As it is known, Russia, together with the US and France, was one of the members of the OSCE Minsk Group, the formal body mediating for the resolution of the conflict. According to many policy experts, Russia was not interested in the resolution of the conflict since it allowed the country to maintain its influence and presence in the region. The OSCE Minsk Group offered several solutions to resolve the conflict, including the deployment of international peacekeepers to protect civilians, granting an interim status to Nagorno-Karabakh and anticipating a referendum to achieve its final status. However, most of those proposals have been rejected either by Azerbaijan or Armenia. Azerbaijan started investing oil and gas profits in the defense sector and preparing for a new war that began in 2005. [1] Armenia has not been eager to accept these proposals either, since after its victory in the First Nagorno Karabakh War it seemingly benefitted from the status quo.

The Russian role in the 2020 Karabakh war and its inaction to prevent violations of ceasefire in its aftermath

In November, 2020, Russia mediated a trilateral statement on the cessation of hostilities between Armenia and Azerbaijan without other OSCE MG co-chairs – the US and France – and established a unilateral Russian peacekeeping presence in Nagorno-Karabakh without an international mandate.

| RECORD SET |
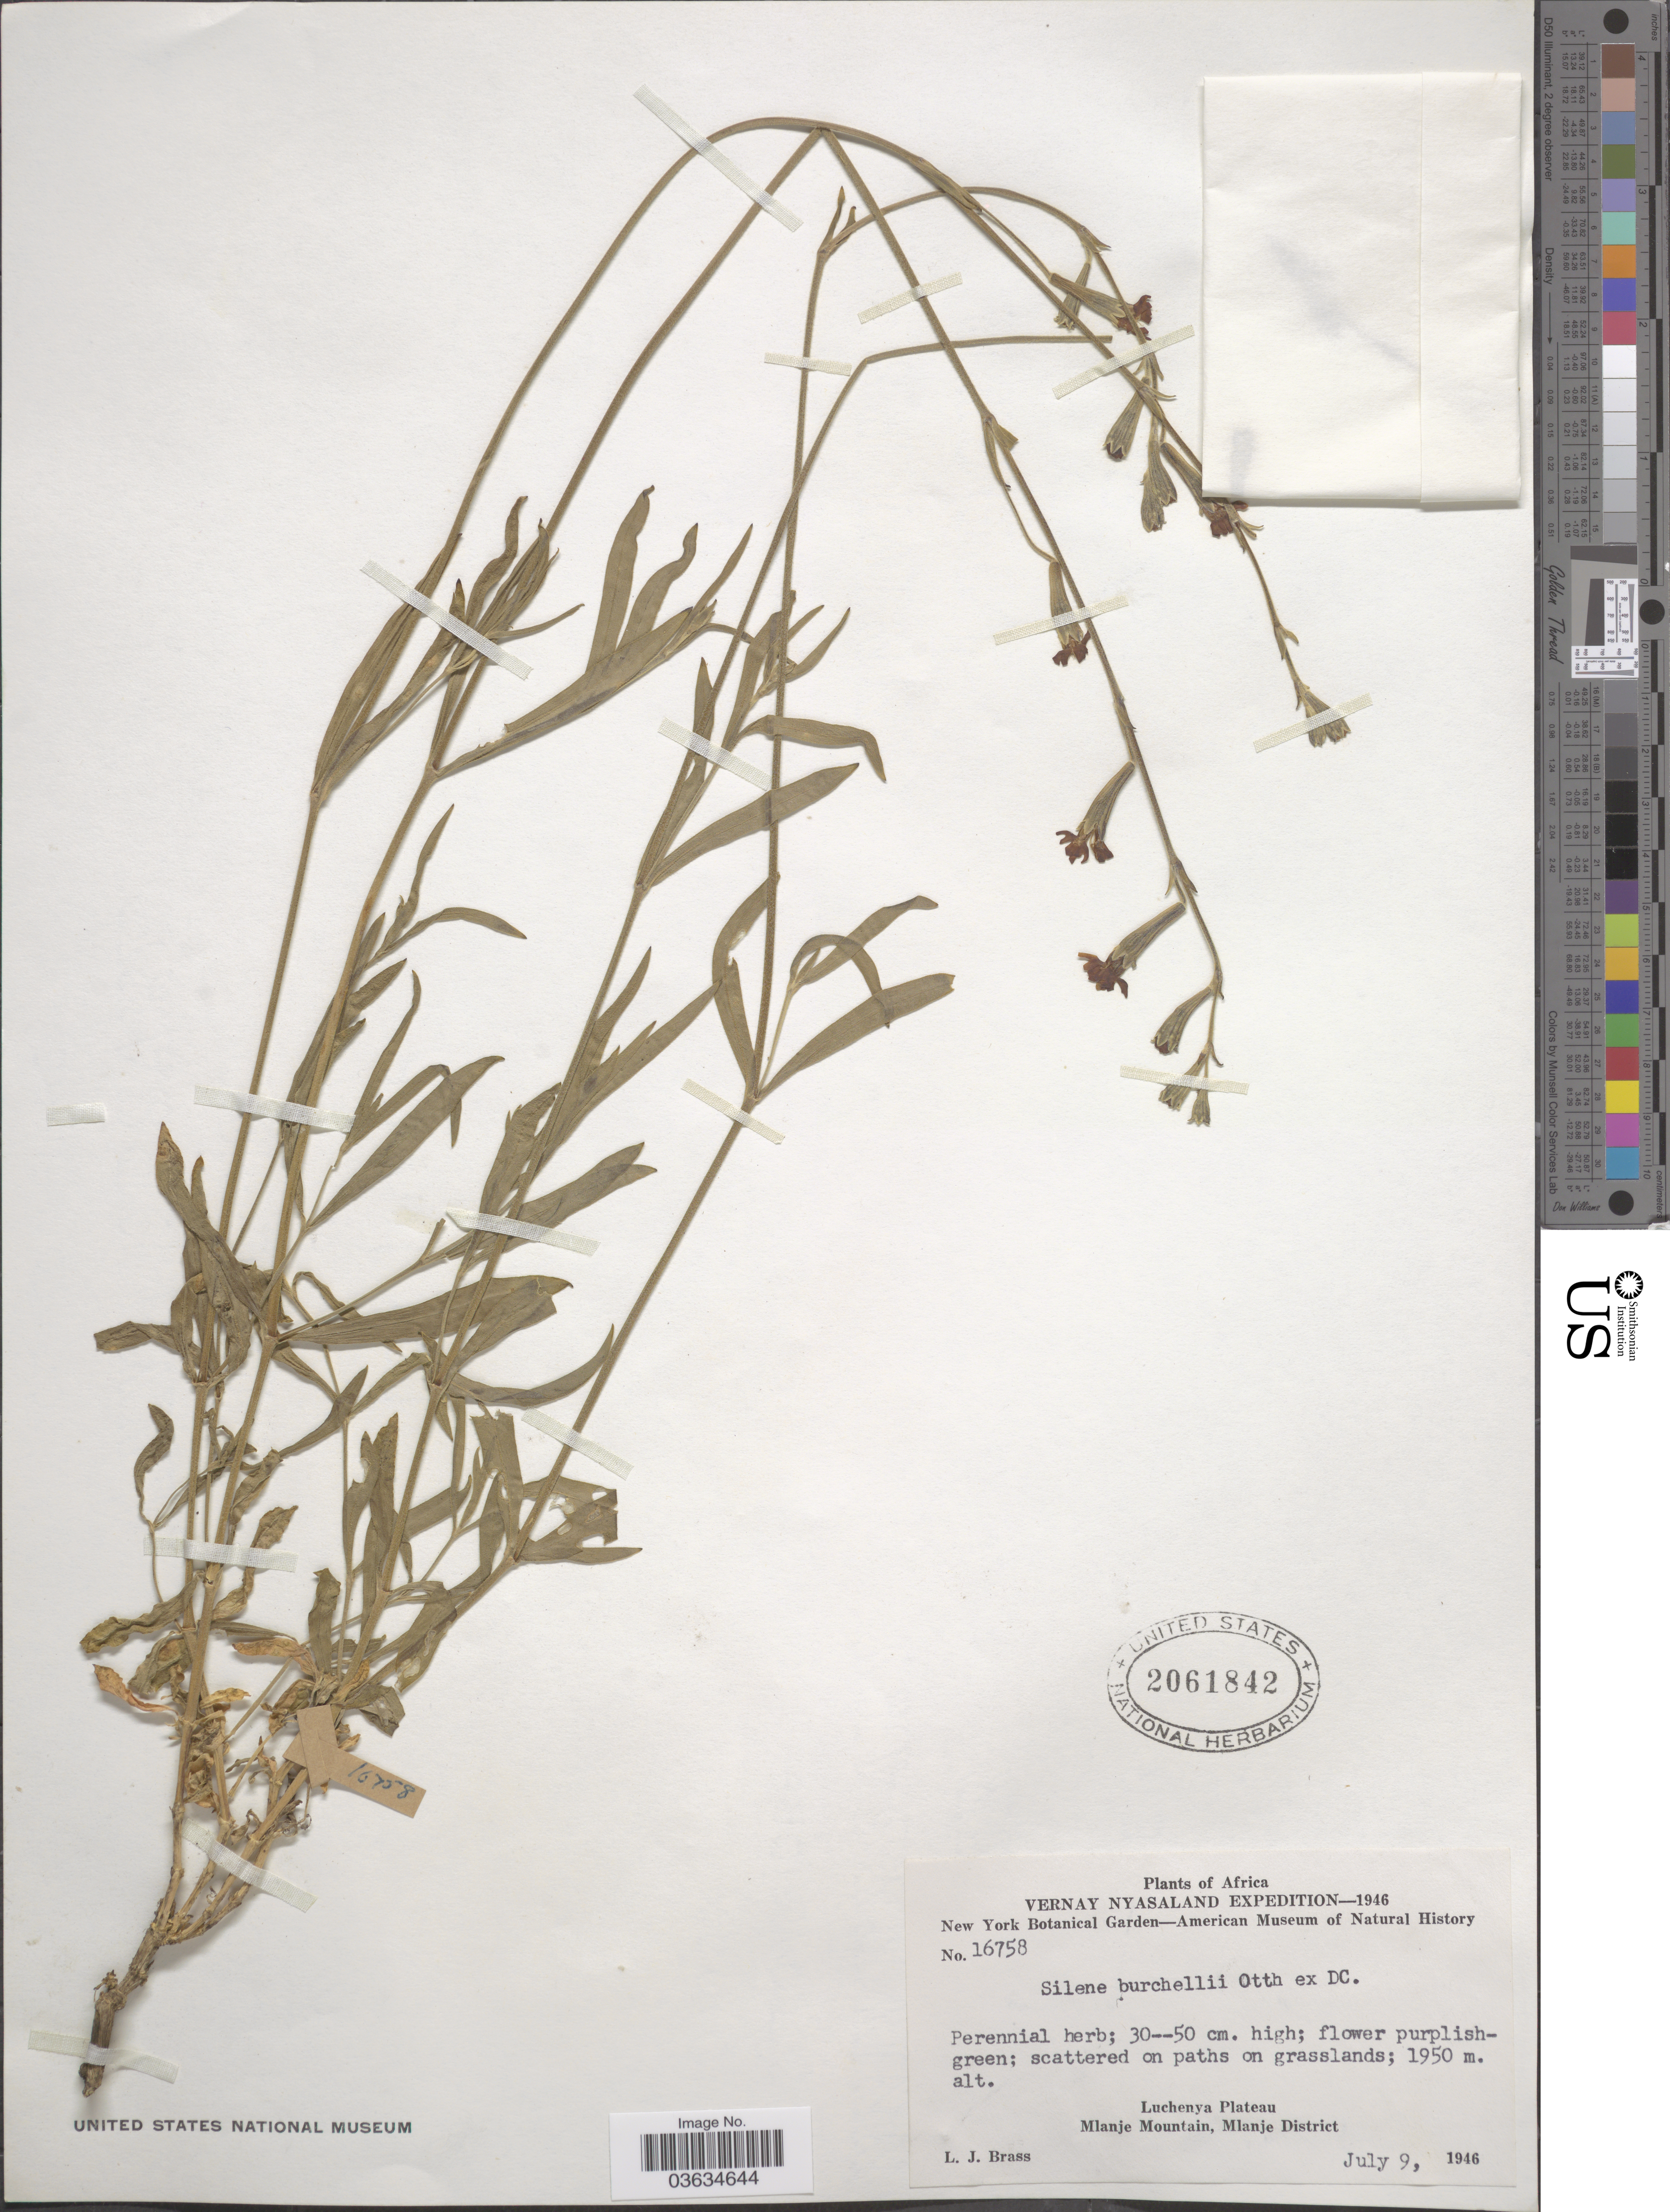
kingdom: Plantae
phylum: Tracheophyta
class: Magnoliopsida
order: Caryophyllales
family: Caryophyllaceae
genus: Silene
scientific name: Silene burchellii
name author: Otth ex DC.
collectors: L. J. Brass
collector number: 16758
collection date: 1946-07-09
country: Malawi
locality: Vernay Nyasaland. Luchenya Plateau. Mlanje Mountain, Mlanje District.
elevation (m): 1950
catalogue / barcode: US 2061842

| PROBLEM 1 |
Answer these questions from the text on Russia's role in the Karabakh conflict:
(a) Besides Russia, which two countries were members of the OSCE Minsk Group?
(b) In which month and year did Russia mediate the trilateral statement on the cessation of hostilities?
(c) Into what sector did Azerbaijan start investing its oil and gas profits?
| PROBLEM 2 |
Rewrite the part of the records that opens with the line containing "collector number: 16758" and runs through the end of the records as a JSON list of strings, one string per line, leaving out blank lines.

| TASK RESULT 1 |
(a) The US and France.
(b) November 2020.
(c) The defense sector.

| TASK RESULT 2 |
[
  "collector number: 16758",
  "collection date: 1946-07-09",
  "country: Malawi",
  "locality: Vernay Nyasaland. Luchenya Plateau. Mlanje Mountain, Mlanje District.",
  "elevation (m): 1950",
  "catalogue / barcode: US 2061842"
]